**EXCERPT**

■ ■ ■

In this large cohort of middle-aged adults with next-generation sequencing, CHIP was independently associated with incident arrhythmias. We observed heterogeneity across specific arrhythmia subtypes; the strongest associations were observed for cardiac arrest, particularly in individuals with large CHIP clones. Gene-specific analyses indicated that the risk for incident arrhythmias was generally increased across gene-specific CHIP subtypes other than DNMT3A (Structured Graphical Abstract). Furthermore, CHIP carriers, especially TET2 CHIP carriers, had higher myocardial T1 times, supporting the notion that CHIP is linked to increased myocardial fibrosis which may in turn contribute to CHIP-associated arrhythmia risk. Collectively, these findings shed light on the interplay between aging and arrhythmogenesis and highlight new potential opportunities for precision medicine in the management of arrhythmias.

First, CHIP may represent a novel, clinically relevant risk factor for arrhythmias. Previous population-based studies have established that CHIP is independently associated with increased risk of coronary artery disease,16,17 stroke,18 heart failure,19 and all-cause mortality.14 The present study extends these findings by identifying CHIP as an independent predictor of arrhythmias in the general population, independent of coronary artery disease and heart failure risk. Notably, CHIP-associated significantly with incident atrial fibrillation and cardiac arrest, both of which are important contributors to cardiovascular morbidity and mortality worldwide1,3,4 with incompletely effective non-invasive options for prevention.53,54 Findings from this study corroborate the notion that CHIP carriers might benefit from multi-disciplinary follow-up including cardiovascular risk factor assessment and modification. Although Mendelian randomization analyses support a causal role for CHIP in the development of atrial fibrillation,55 additional mechanistic research is needed to understand specific causal mediators and prioritize targets for therapeutic development. Future clinical trials should test whether CHIP-guided precision therapeutics32 can effectively reduce arrhythmia risk.

Second, myocardial interstitial fibrosis may contribute mechanistically to the associations of CHIP with cardiovascular diseases. Cardiac arrhythmias encompass a diverse group of diseases with distinct aetiologies, pathophysiological mechanisms, and clinical consequences.56 However, shared pathways associated with aging may contribute to different arrhythmia subtypes.27 Studies in both humans and animals have shown that fibrotic changes in the heart can disrupt electrical impulse propagation and generate re-entry circuits, thereby predisposing individuals to rhythm disorders such as atrial fibrillation and cardiac arrest.29,57 Mice with cardiomyocytes that overexpress the NLRP3 inflammasome—which acts upstream of inflammatory mediators IL-1β and IL-6—exhibit increased atrial fibrosis and susceptibility to atrial fibrillation, implicating inflammation in the association of fibrotic remodelling with arrhythmogenesis.58 A recent study of 104 patients undergoing aortic valve replacement revealed that the presence of CHIP was associated with an increased risk of developing atrial fibrillation within 7 days after surgery.59 Patients with vs. without CHIP had higher counts of activated circulating monocytes and myocardial macrophages, which resulted in a more pronounced perioperative inflammatory response and potentially increased risk of arrhythmogenesis.59 These results further support the notion that dysregulated inflammation and inflammation-related fibrosis may contribute to arrhythmia risk in individuals carrying somatic mutations such as those defining CHIP. Furthermore, the present study found that CHIP was significantly associated with T1 times in a population-based cohort of middle-aged adults, extending recent findings of more severe liver fibrosis in humans with vs. without CHIP and mice modelled for TET2 CHIP.60 As both myocardial interstitial fibrosis and CHIP predict new-onset heart failure19,61 as well as adverse outcomes in individuals with valvular heart disease62,63 or established heart failure,64–66 myocardial fibrosis may contribute to CHIP-associated cardiovascular risk in these contexts as well.

■ ■ ■

Stored data
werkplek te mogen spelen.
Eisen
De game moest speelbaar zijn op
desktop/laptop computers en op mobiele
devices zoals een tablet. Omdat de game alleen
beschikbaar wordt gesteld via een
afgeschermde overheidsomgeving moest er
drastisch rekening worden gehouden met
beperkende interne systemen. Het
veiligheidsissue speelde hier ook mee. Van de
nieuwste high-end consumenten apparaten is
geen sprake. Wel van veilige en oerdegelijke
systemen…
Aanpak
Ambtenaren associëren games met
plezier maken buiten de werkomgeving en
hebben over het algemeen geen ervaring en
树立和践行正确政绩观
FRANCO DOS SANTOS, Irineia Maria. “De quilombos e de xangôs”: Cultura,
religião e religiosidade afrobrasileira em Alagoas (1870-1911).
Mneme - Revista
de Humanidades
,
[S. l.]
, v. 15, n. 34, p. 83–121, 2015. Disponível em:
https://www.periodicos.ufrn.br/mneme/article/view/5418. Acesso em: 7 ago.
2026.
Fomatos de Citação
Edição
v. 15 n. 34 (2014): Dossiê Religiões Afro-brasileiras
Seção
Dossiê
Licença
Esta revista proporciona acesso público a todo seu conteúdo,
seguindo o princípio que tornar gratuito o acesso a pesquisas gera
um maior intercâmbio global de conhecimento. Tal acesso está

■ ■ ■

Answer these questions from the excerpt on CHIP and arrhythmias:
(a) Which gene-specific CHIP subtype was the exception to the generally increased risk for incident arrhythmias?
(b) Carriers of which CHIP subtype in particular had higher myocardial T1 times?
(c) In the study of 104 patients undergoing aortic valve replacement, within how many days after surgery did CHIP predict atrial fibrillation?
The listing is separate material and unrelated to the excerpt on CHIP and arrhythmias.

(a) DNMT3A
(b) TET2
(c) 7 days